22 Maggio 2022

Riscatto della laurea agevolato, come far valere i propri anni di studio sulla pensione

Far valere gli anni passati a studiare per prendersi una laurea è possibile e si possono riscattare per arrivare prima alla pensione e con un costo ridotto. Se il corso legale di laurea si colloca in un periodo da valutare con sistema retributivo di calcolo della pensione (nella maggior parte dei casi, il sistema retributivo è valido solo se entro il 31 dicembre 1995 hai raggiunto 18 anni di contributi), l’onere di riscatto si calcola con la riserva matematica, se invece il corso di laurea si colloca in un periodo da valutare con il sistema contributiva si utilizza il sistema percentuale e il sistema forfettario-agevolato. Questo ultimo calcolo porta il costo per ogni anno da riscattare pari a 5.246,49€ per le domande presentate entro il 2021.

Come inviare la domanda del riscatto di laurea?

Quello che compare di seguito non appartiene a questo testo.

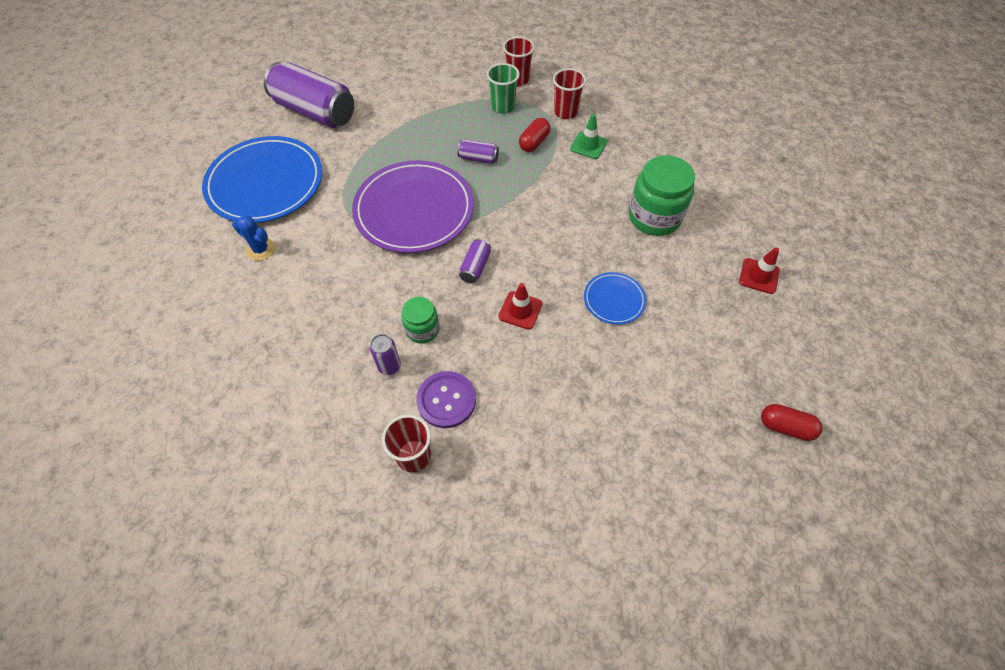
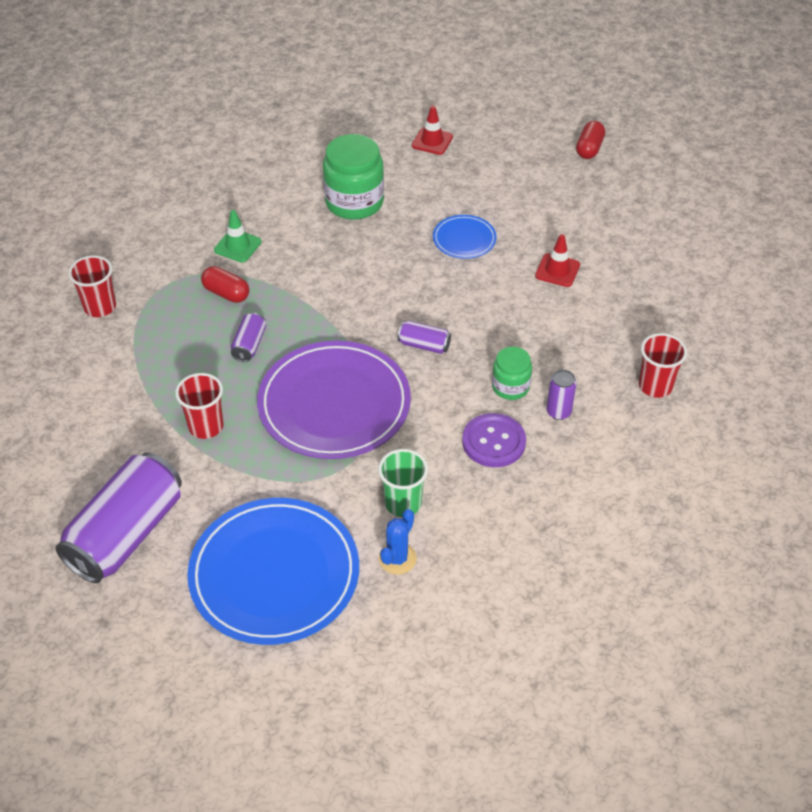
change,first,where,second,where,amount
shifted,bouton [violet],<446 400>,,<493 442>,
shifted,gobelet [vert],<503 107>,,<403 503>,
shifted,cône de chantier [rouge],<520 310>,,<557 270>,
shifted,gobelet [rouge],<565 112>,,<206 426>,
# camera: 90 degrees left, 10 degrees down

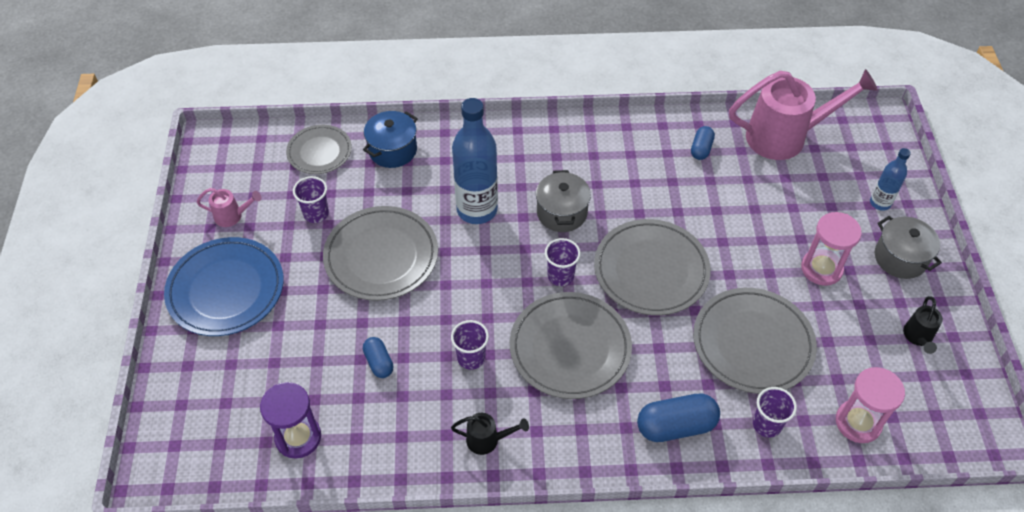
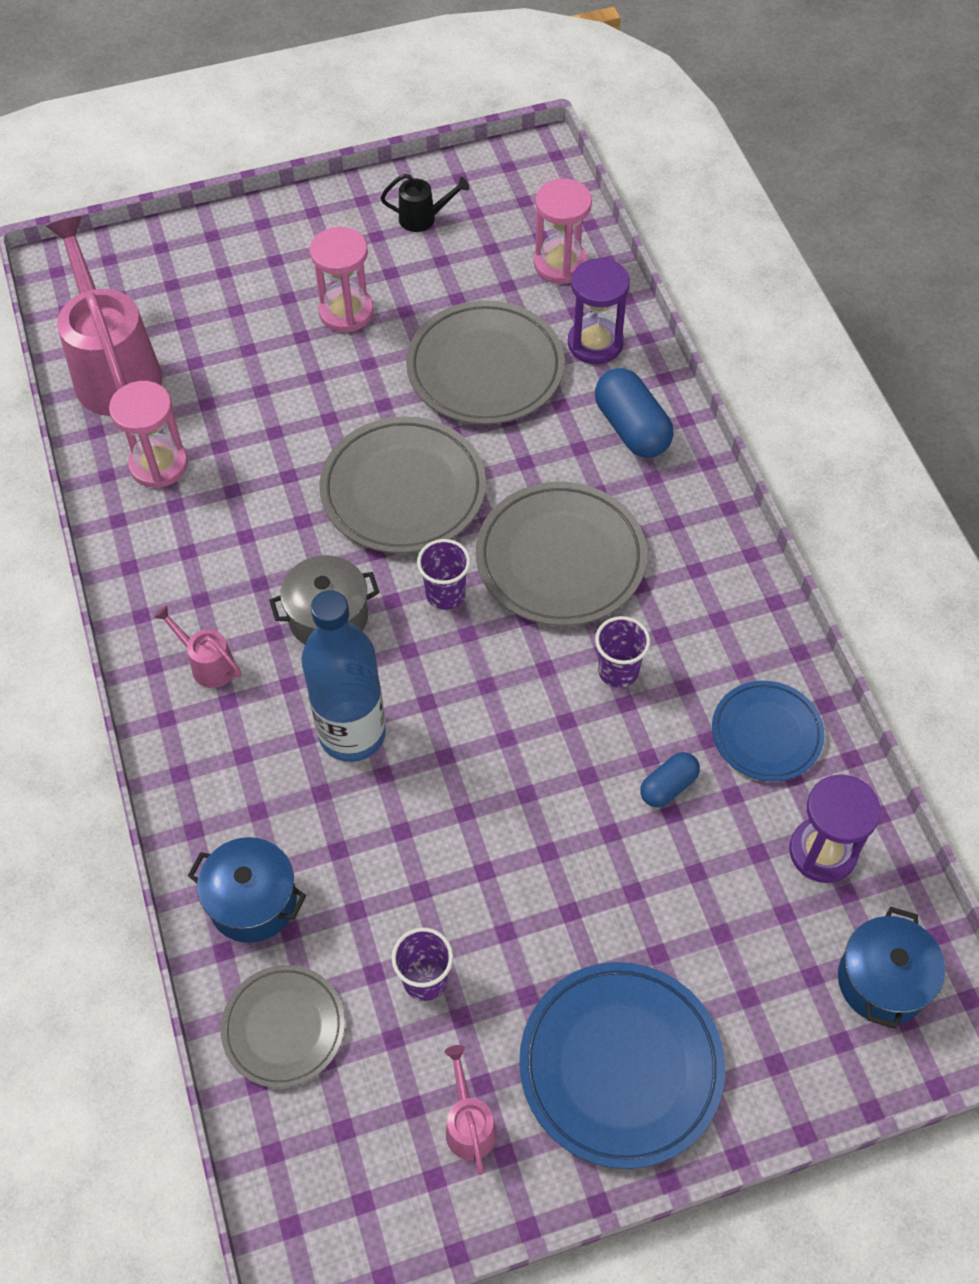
change,first,where,second,where,amount
gone,assiette [gris],<381 256>,,,
gone,arrosoir [noir],<487 440>,,,
swapped,gélule [bleu],<701 149>,sablier [rose],<159 464>,
swapped,gobelet [violet],<767 424>,sablier [violet],<595 343>,
gone,bouteille [bleu],<880 203>,,,
gone,marmite [gris],<900 258>,,,
new,,,arrosoir [rose],<208 664>,
new,,,assiette [bleu],<766 733>,
new,,,marmite [bleu],<882 981>,
# camera: 105 degrees left, 5 degrees up

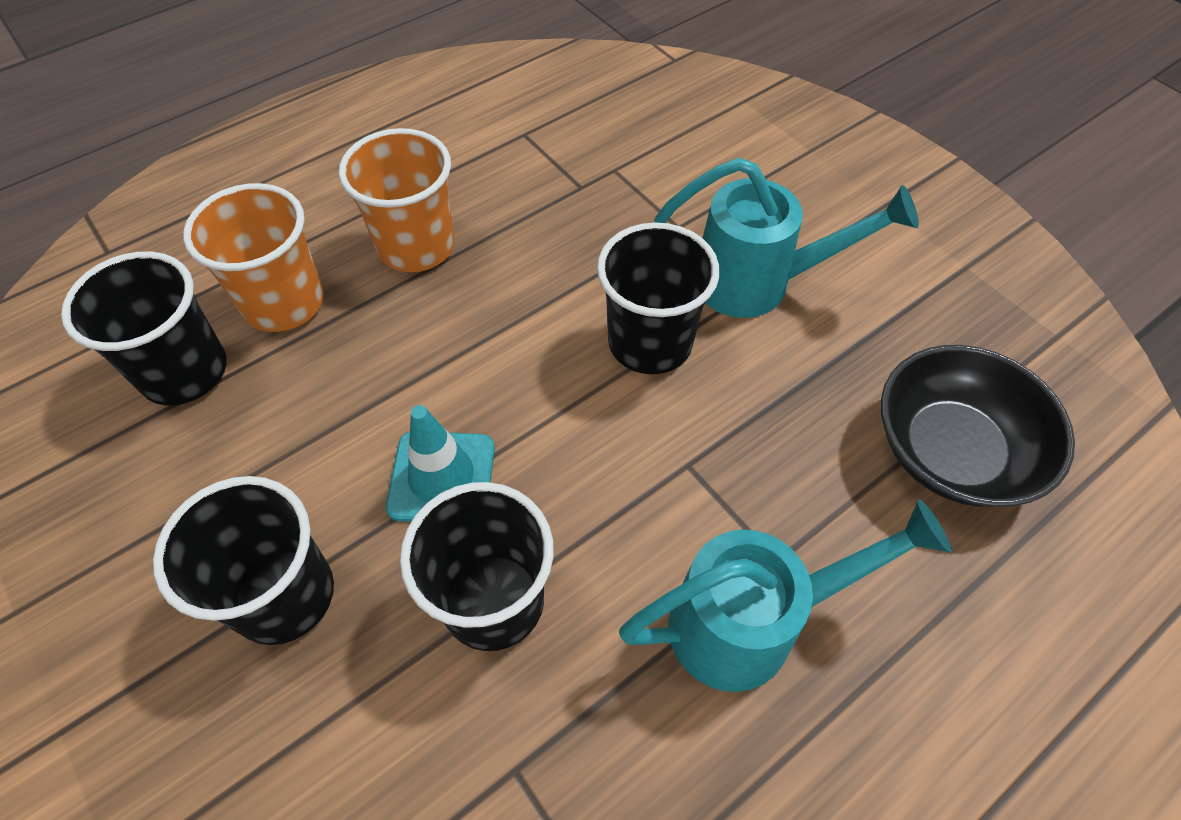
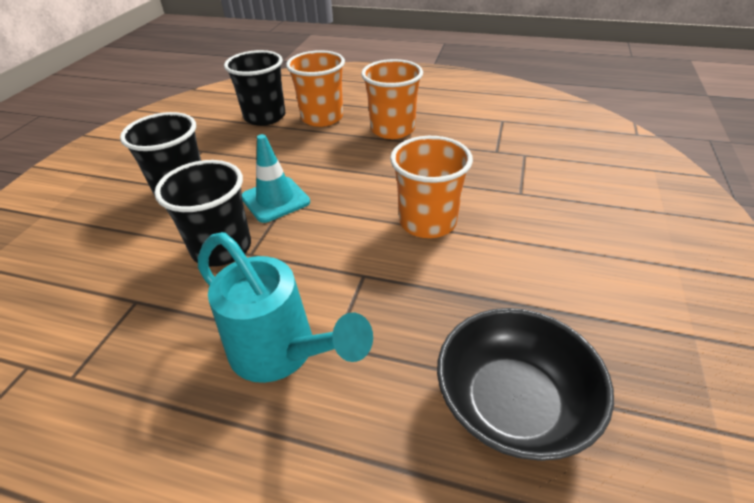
change,first,where,second,where,amount
repainted,gobelet [noir],<650 342>,gobelet [orange],<427 222>,
gone,arrosoir [turquoise],<758 283>,,,
# camera: 55 degrees right, 15 degrees down

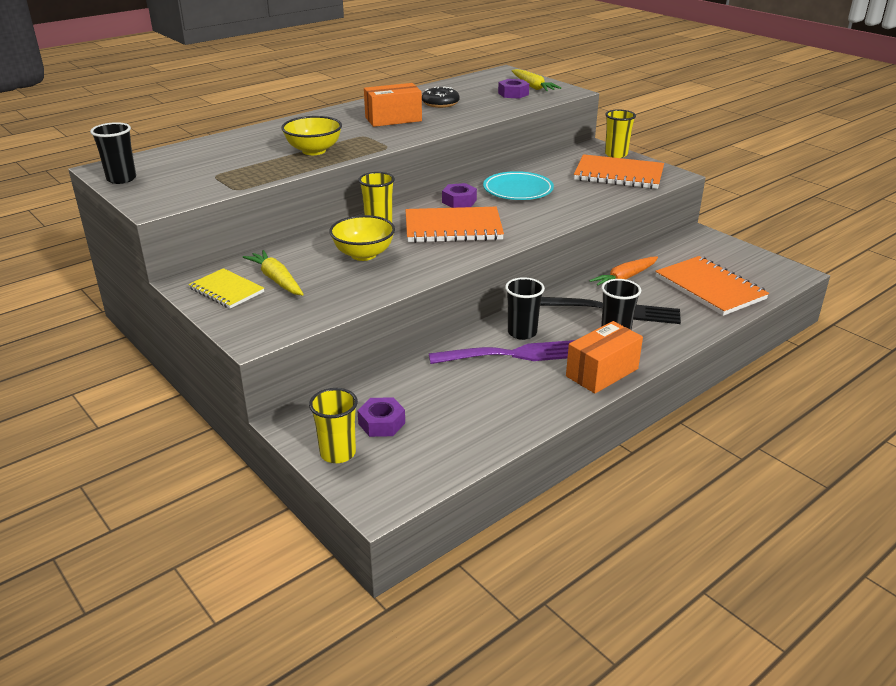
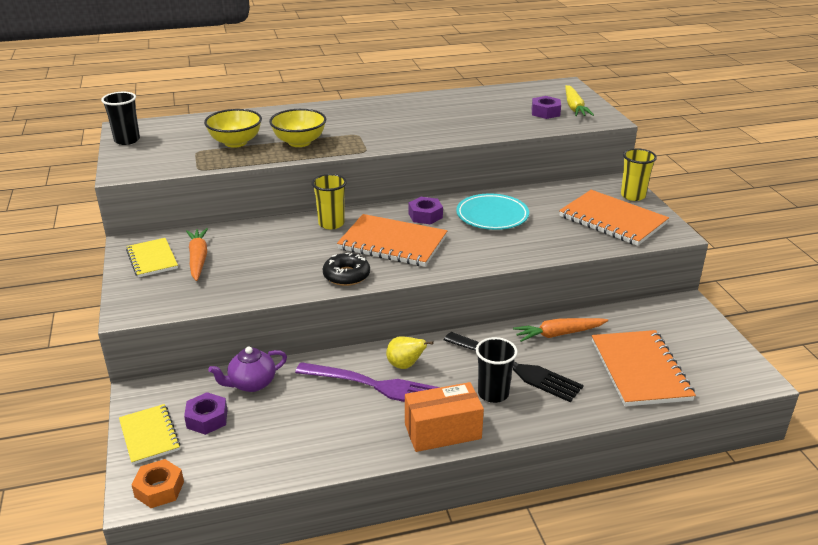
change,first,where,second,where,amount
repainted,carotte [jaune],<276 280>,carotte [orange],<198 259>,
swapped,gobelet [jaune],<338 453>,carnet [jaune],<149 435>,
shifted,bol [jaune],<363 254>,,<235 142>,
gone,boîte [orange],<393 119>,,,
shifted,beignet [noir],<440 103>,,<346 275>,
swapped,gobelet [noir],<522 333>,poire [jaune],<405 365>,
new,,,écrou [orange],<159 489>,
new,,,théière [violet],<251 384>,
# camera: 25 degrees right, 0 degrees up

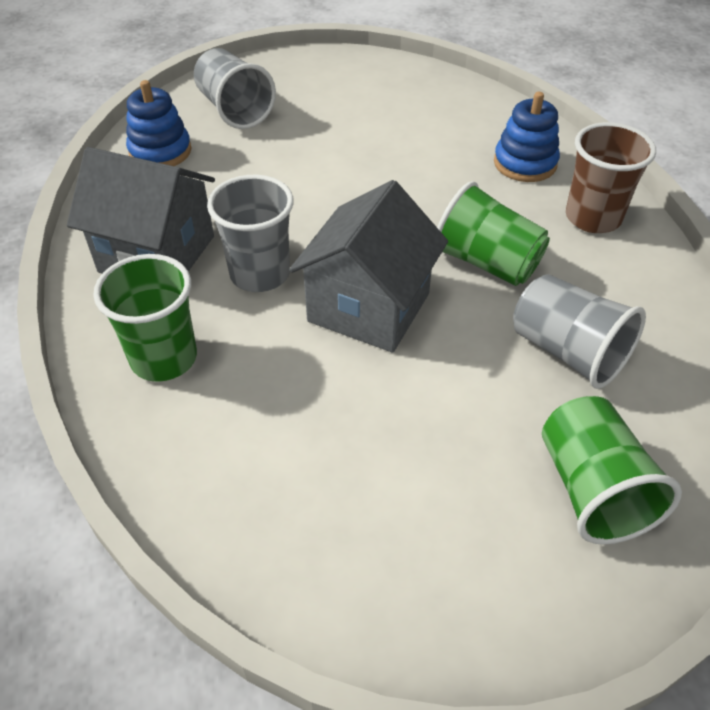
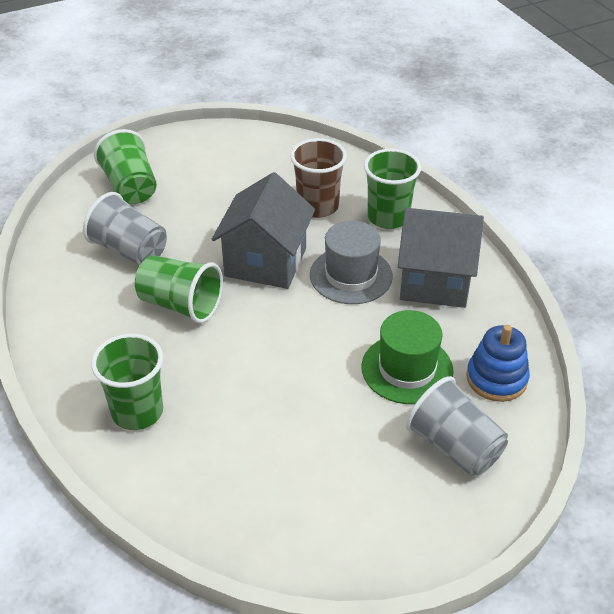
change,first,where,second,where,amount
swapped,gobelet [gris],<260 274>,chapeau [gris],<351 275>,
swapped,jouet à empiler [bleu],<525 163>,gobelet [vert],<137 412>,
shifted,gobelet [marron],<593 218>,,<318 206>,
new,,,chapeau [vert],<407 369>,
# camera: 170 degrees right, 5 degrees down

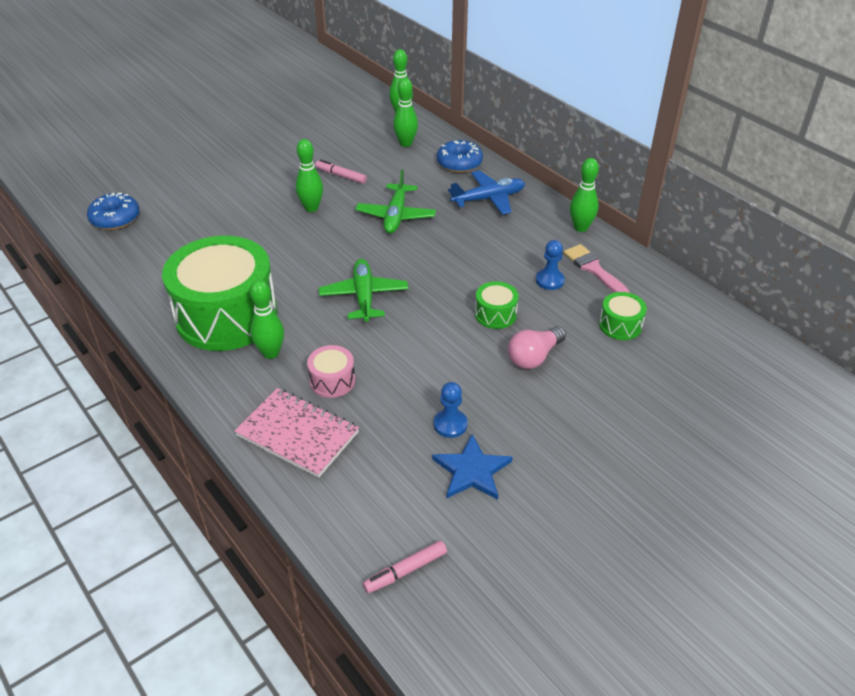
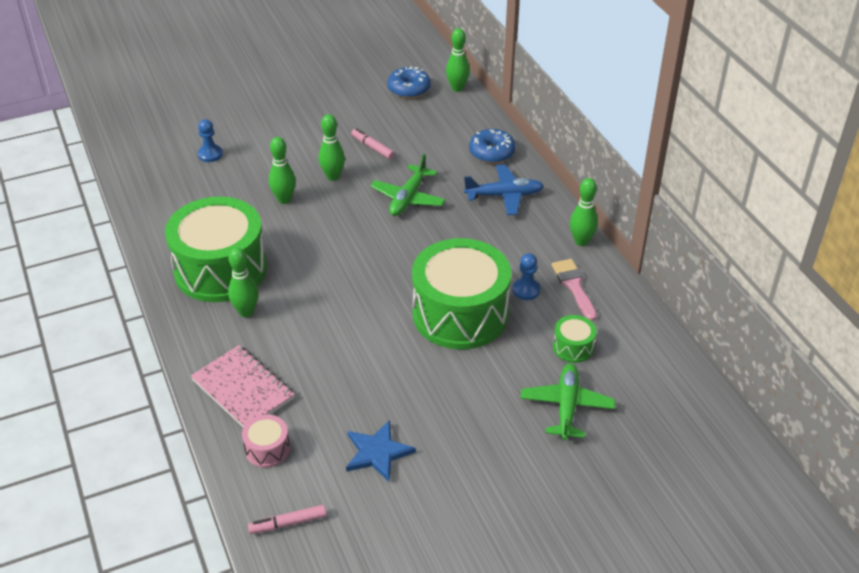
change,first,where,second,where,amount
shifted,beignet [bleu],<115 219>,,<409 89>,
shifted,tambour [rose],<332 381>,,<267 449>,
shifted,avion [vert],<364 296>,,<566 406>,
shifted,quille [vert],<406 143>,,<284 199>,
shifted,pion [bleu],<450 424>,,<210 154>,
scaled,tambour [vert],<495 314>,,<460 314>,x2.40
gone,ampoule [rose],<534 357>,,,
# camera: 15 degrees right, 0 degrees up

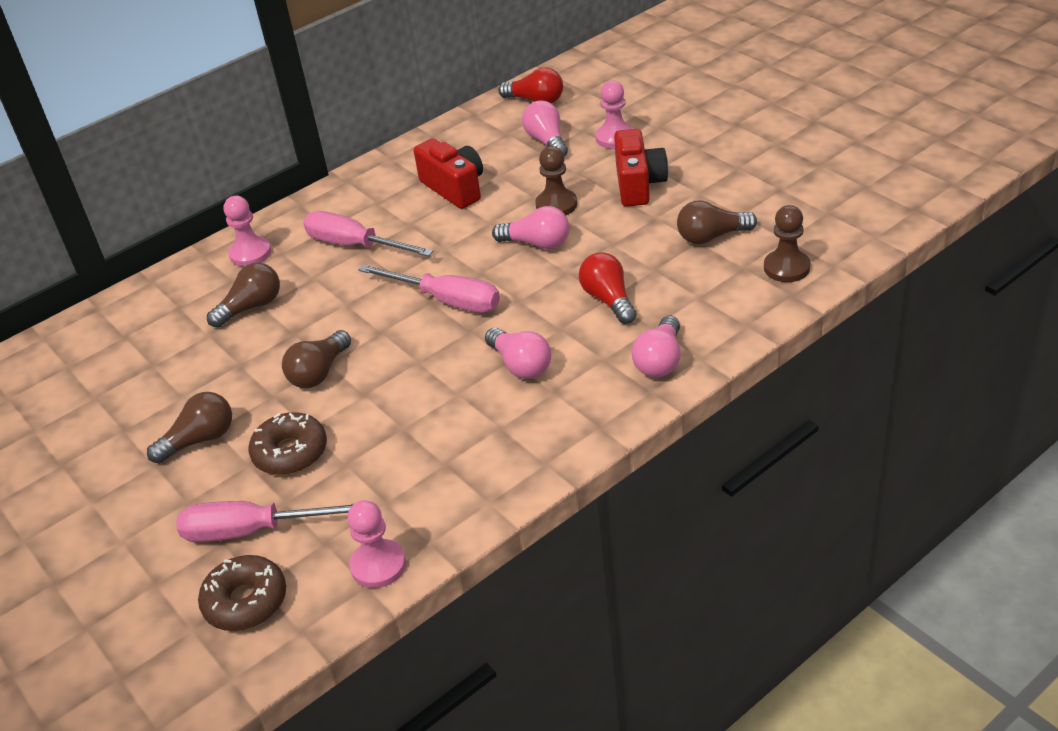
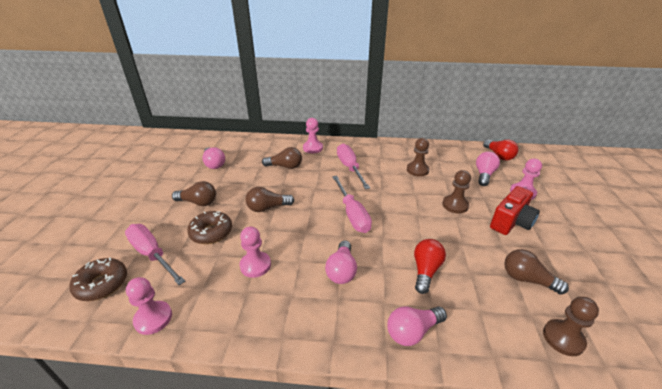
change,first,where,second,where,amount
swapped,appareil photo [rouge],<454 188>,pion [marron],<417 170>,
shifted,ampoule [rose],<537 243>,,<214 164>,
new,,,pion [rose],<255 265>,
# camera: 40 degrees right, 5 degrees down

Ci sono diversi modi per inviare la domanda del riscatto degli anni universitari: –          Tramite Inps: autenticandosi con le proprie credenziali e accedendo al sito dell’Inps, potrai fare la richiesta di riscatto –          In alternativa, esiste il numero di telefono dell’Inps: 803.164 o 06.164.164 da cellulare –          Recandosi a un patronato

Calcolare l’onere del riscatto

Sul sito dell’Inps è presente la sezione “Modalità di calcolo” che permette di impostare la modalità di determinazione dell’oneri di riscatto se esercitato, precedentemente o contemporaneamente alla domanda, una delle facoltà che comporta la liquidazione della pensione esclusivamente con il sistema di calcolo contributivo (ossia, come già osservato, opzione al contributivo, opzione donna, totalizzazione o computo). Si può richiedere che il costo sia determinato –          Con sistema percentuale: la retribuzione degli ultimi 12 mesi viene moltiplicata per l’aliquota contributiva ora vigente, al numero di anni da riscattare e alla data in cui viene presentata la domanda Con sistema forfettario-agevolato: il livello minimo imponibile annuo presso la gestione Commercianti (pari a 15.953 euro per il 2021) viene moltiplicato per l’aliquota di computo vigente presso il Fondo pensione dei lavoratori dipendenti, pari al 33%, e per il numero di anni da riscattare.

Come pagare il costo del riscatto

Una volta che hai visto quanto costa il riscatto degli anni di studio e ti sei convinto a farlo (un ottimo modo, seppur dannatamente costoso, per andare in pensione qualche anno prima), questo è il modo in cui potrai saldarlo. Per pagare l’onore di riscatto puoi farlo utilizzando l’Avvisto di pagamento pagoPA, lo si può trovare stampabile nel portale dei documenti dentro al sito dell’Inps seguendo il percorso “Prestazioni e servizi, Servizi, Portale dei pagamenti, Riscatti Ricongiunzioni e Rendite, Entra nel servizio”. In alternativa, si può richiedere l’invio tramite posta o e-mail dell’avviso di pagamento pagoPA al call center dell’istituto. Puoi saldare gli avvisi di pagamento pagoPA: –          Online dal sito dell’Inps, pagando la carta di credito o di debito, l’addebito in conto corrente o altri metodi di pagamento –          In banca, tramite home banking, alle Poste o presso esercenti convenzionati –          Con addebito diretto sul conto. Negli anni abbiamo visto costi proibitivi venire richiesti per riscattare i propri anni universitari e poter sperare, ambire o anche solo sognare di andare in pensione qualche anno prima. È vero che per chi è appena uscito dal mondo dell’istruzione oltre 5.000€ per ogni anno studiato sono considerabili una pazzia, ma è altrettanto vero che andando in là con gli anni si può ambire a una situazione economica tale da poterselo permettere e risparmiare 3 o 5 anni di lavoro a un certo punto della propria vita potrebbe non apparire come un’idea così improbabile, anche se costosa.